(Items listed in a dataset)
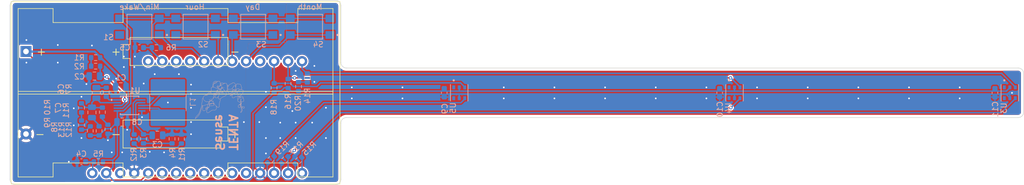
<source format=kicad_pcb>
(kicad_pcb (version 20221018) (generator pcbnew)

  (general
    (thickness 1.6)
  )

  (paper "A4")
  (layers
    (0 "F.Cu" signal)
    (31 "B.Cu" signal)
    (32 "B.Adhes" user "B.Adhesive")
    (33 "F.Adhes" user "F.Adhesive")
    (34 "B.Paste" user)
    (35 "F.Paste" user)
    (36 "B.SilkS" user "B.Silkscreen")
    (37 "F.SilkS" user "F.Silkscreen")
    (38 "B.Mask" user)
    (39 "F.Mask" user)
    (40 "Dwgs.User" user "User.Drawings")
    (41 "Cmts.User" user "User.Comments")
    (42 "Eco1.User" user "User.Eco1")
    (43 "Eco2.User" user "User.Eco2")
    (44 "Edge.Cuts" user)
    (45 "Margin" user)
    (46 "B.CrtYd" user "B.Courtyard")
    (47 "F.CrtYd" user "F.Courtyard")
    (48 "B.Fab" user)
    (49 "F.Fab" user)
    (50 "User.1" user)
    (51 "User.2" user)
    (52 "User.3" user)
    (53 "User.4" user)
    (54 "User.5" user)
    (55 "User.6" user)
    (56 "User.7" user)
    (57 "User.8" user)
    (58 "User.9" user)
  )

  (setup
    (pad_to_mask_clearance 0)
    (pcbplotparams
      (layerselection 0x00010fc_ffffffff)
      (plot_on_all_layers_selection 0x0000000_00000000)
      (disableapertmacros false)
      (usegerberextensions false)
      (usegerberattributes true)
      (usegerberadvancedattributes true)
      (creategerberjobfile true)
      (dashed_line_dash_ratio 12.000000)
      (dashed_line_gap_ratio 3.000000)
      (svgprecision 4)
      (plotframeref false)
      (viasonmask false)
      (mode 1)
      (useauxorigin false)
      (hpglpennumber 1)
      (hpglpenspeed 20)
      (hpglpendiameter 15.000000)
      (dxfpolygonmode true)
      (dxfimperialunits true)
      (dxfusepcbnewfont true)
      (psnegative false)
      (psa4output false)
      (plotreference true)
      (plotvalue true)
      (plotinvisibletext false)
      (sketchpadsonfab false)
      (subtractmaskfromsilk false)
      (outputformat 1)
      (mirror false)
      (drillshape 1)
      (scaleselection 1)
      (outputdirectory "")
    )
  )

  (net 0 "")
  (net 1 "Vbatt")
  (net 2 "GND")
  (net 3 "!SHDN")
  (net 4 "Net-(U1-BURST)")
  (net 5 "Net-(U2-~{RESET})")
  (net 6 "Net-(U2-EN)")
  (net 7 "Net-(U1-FB)")
  (net 8 "Net-(C6-Pad2)")
  (net 9 "Net-(C7-Pad1)")
  (net 10 "VDD")
  (net 11 "Net-(U1-SW2)")
  (net 12 "Net-(U1-SW1)")
  (net 13 "Net-(R1-Pad2)")
  (net 14 "Net-(R3-Pad2)")
  (net 15 "Net-(U1-VC)")
  (net 16 "Net-(R8-Pad2)")
  (net 17 "SCL1")
  (net 18 "SDA1")
  (net 19 "SCL2")
  (net 20 "SDA2")
  (net 21 "SCL3")
  (net 22 "SDA3")
  (net 23 "Net-(Rt1-Pad1)")
  (net 24 "Net-(U1-RT)")
  (net 25 "MM")
  (net 26 "DD")
  (net 27 "HH")
  (net 28 "mm")
  (net 29 "unconnected-(U2-13{slash}LED-Pad9)")
  (net 30 "unconnected-(U2-V_USB-Pad10)")
  (net 31 "unconnected-(U2-V_BATT-Pad12)")
  (net 32 "unconnected-(U2-23{slash}PICO-Pad17)")
  (net 33 "unconnected-(U2-18{slash}SCK-Pad18)")
  (net 34 "unconnected-(U2-35{slash}A5-Pad19)")
  (net 35 "unconnected-(U2-36{slash}A4-Pad20)")
  (net 36 "unconnected-(U2-39{slash}A3-Pad21)")
  (net 37 "unconnected-(U2-34{slash}A2-Pad22)")
  (net 38 "unconnected-(U2-25{slash}A1-Pad23)")
  (net 39 "unconnected-(U2-AREF{slash}NC-Pad26)")
  (net 40 "unconnected-(U3-NC-Pad1)")
  (net 41 "unconnected-(U3-NC-Pad6)")
  (net 42 "unconnected-(U4-NC-Pad1)")
  (net 43 "unconnected-(U4-NC-Pad6)")
  (net 44 "unconnected-(U5-NC-Pad1)")
  (net 45 "unconnected-(U5-NC-Pad6)")
  (net 46 "Net-(R10-Pad1)")
  (net 47 "Net-(R11-Pad2)")
  (net 48 "unconnected-(U2-32-Pad4)")
  (net 49 "unconnected-(S1-Pad2)")
  (net 50 "Net-(R14-Pad1)")

  (footprint "Module:ESP32_Thing_Plus_C_hat" (layer "F.Cu") (at 59.353 107.979499 -90))

  (footprint "Battery:BatteryHolder_Keystone_2462_2xAA_CM" (layer "F.Cu") (at 63.823 94.779499))

  (footprint "Resistor_SMD:R_0603_1608Metric" (layer "B.Cu") (at 110.823 114.479499 -135))

  (footprint "Button:SW_TL3305AF160QG" (layer "B.Cu") (at 105.073 90.279499 180))

  (footprint "Resistor_SMD:R_0603_1608Metric" (layer "B.Cu") (at 76.975 114.8 180))

  (footprint "Capacitor_SMD:C_0805_2012Metric" (layer "B.Cu") (at 75.8 105.85 90))

  (footprint "Resistor_SMD:R_0603_1608Metric" (layer "B.Cu") (at 78.7 108.9 -90))

  (footprint "Resistor_SMD:R_0603_1608Metric" (layer "B.Cu") (at 76.475 95.9 180))

  (footprint "Resistor_SMD:R_0603_1608Metric" (layer "B.Cu") (at 75.5 109.2 90))

  (footprint "Resistor_SMD:R_0603_1608Metric" (layer "B.Cu") (at 113.323 101.154499 90))

  (footprint "Capacitor_SMD:C_0603_1608Metric" (layer "B.Cu") (at 73.875 114.8 180))

  (footprint "LOGO" (layer "B.Cu") (at 99.02262 103.579459 90))

  (footprint "Capacitor_SMD:C_0603_1608Metric" (layer "B.Cu") (at 239.805143 102.279499 -90))

  (footprint "LTC3532:MSOP-10_MS_LIT" (layer "B.Cu") (at 82.633652 104.57428 180))

  (footprint "Resistor_SMD:R_0603_1608Metric" (layer "B.Cu")
    (tstamp 43c0777e-33d5-41f4-82af-9d36037ff86a)
    (at 114.923 99.579499 90)
    (descr "Resistor SMD 0603 (1608 Metric), square (rectangular) end terminal, IPC_7351 nominal, (Body size source: IPC-SM-782 page 72, https://www.pcb-3d.com/wordpress/wp-content/uploads/ipc-sm-782a_amendment_1_and_2.pdf), generated with kicad-footprint-generator")
    (tags "resistor")
    (property "Sheetfile" "RBOP04.kicad_sch")
    (property "Sheetname" "")
    (property "ki_description" "Resistor")
    (property "ki_keywords" "R res resistor")
    (path "/6a963cab-afa8-4dd8-9459-2ba81bdbec6a")
    (attr smd)
    (fp_text reference "R14" (at -3.25 0 90) (layer "B.SilkS")
        (effects (font (size 1 1) (thickness 0.15)) (justify mirror))
      (tstamp a5dc1fec-f003-4990-91df-bbc4c3422d9a)
    )
    (fp_text value "10k" (at 0 -1.43 90) (layer "B.Fab") hide
        (effects (font (size 1 1) (thickness 0.15)) (justify mirror))
      (tstamp 385c8507-0ad9-48da-ba2e-bc1f520ecb2d)
    )
    (fp_text user "${REFERENCE}" (at 0 0 90) (layer "B.Fab")
        (effects (font (size 0.4 0.4) (thickness 0.06)) (justify mirror))
      (tstamp 3098a1f4-186e-4c0c-b08b-a449c7078eca)
    )
    (fp_line (start -0.237258 -0.5225) (end 0.237258 -0.5225)
      (stroke (width 0.12) (type solid)) (layer "B.SilkS") (tstamp 0fe1871b-a9b0-427c-b6ba-92d9fdbdde79))
    (fp_line (start -0.237258 0.5225) (end 0.237258 0.5225)
      (stroke (width 0.12) (type solid)) (layer "B.SilkS") (tstamp 0295a891-cfeb-4cd4-97d5-7c02a6e46142))
    (fp_line (start -1.48 -0.73) (end -1.48 0.73)
      (stroke (width 0
... [399861 chars truncated]
</source>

> About this exercise
In the answer, give only the lines from the top of the data above through the line with "(viasonmask false)", reproduced exactly; no picture may appear.

> Answer to this exercise
<source format=kicad_pcb>
(kicad_pcb (version 20221018) (generator pcbnew)

  (general
    (thickness 1.6)
  )

  (paper "A4")
  (layers
    (0 "F.Cu" signal)
    (31 "B.Cu" signal)
    (32 "B.Adhes" user "B.Adhesive")
    (33 "F.Adhes" user "F.Adhesive")
    (34 "B.Paste" user)
    (35 "F.Paste" user)
    (36 "B.SilkS" user "B.Silkscreen")
    (37 "F.SilkS" user "F.Silkscreen")
    (38 "B.Mask" user)
    (39 "F.Mask" user)
    (40 "Dwgs.User" user "User.Drawings")
    (41 "Cmts.User" user "User.Comments")
    (42 "Eco1.User" user "User.Eco1")
    (43 "Eco2.User" user "User.Eco2")
    (44 "Edge.Cuts" user)
    (45 "Margin" user)
    (46 "B.CrtYd" user "B.Courtyard")
    (47 "F.CrtYd" user "F.Courtyard")
    (48 "B.Fab" user)
    (49 "F.Fab" user)
    (50 "User.1" user)
    (51 "User.2" user)
    (52 "User.3" user)
    (53 "User.4" user)
    (54 "User.5" user)
    (55 "User.6" user)
    (56 "User.7" user)
    (57 "User.8" user)
    (58 "User.9" user)
  )

  (setup
    (pad_to_mask_clearance 0)
    (pcbplotparams
      (layerselection 0x00010fc_ffffffff)
      (plot_on_all_layers_selection 0x0000000_00000000)
      (disableapertmacros false)
      (usegerberextensions false)
      (usegerberattributes true)
      (usegerberadvancedattributes true)
      (creategerberjobfile true)
      (dashed_line_dash_ratio 12.000000)
      (dashed_line_gap_ratio 3.000000)
      (svgprecision 4)
      (plotframeref false)
      (viasonmask false)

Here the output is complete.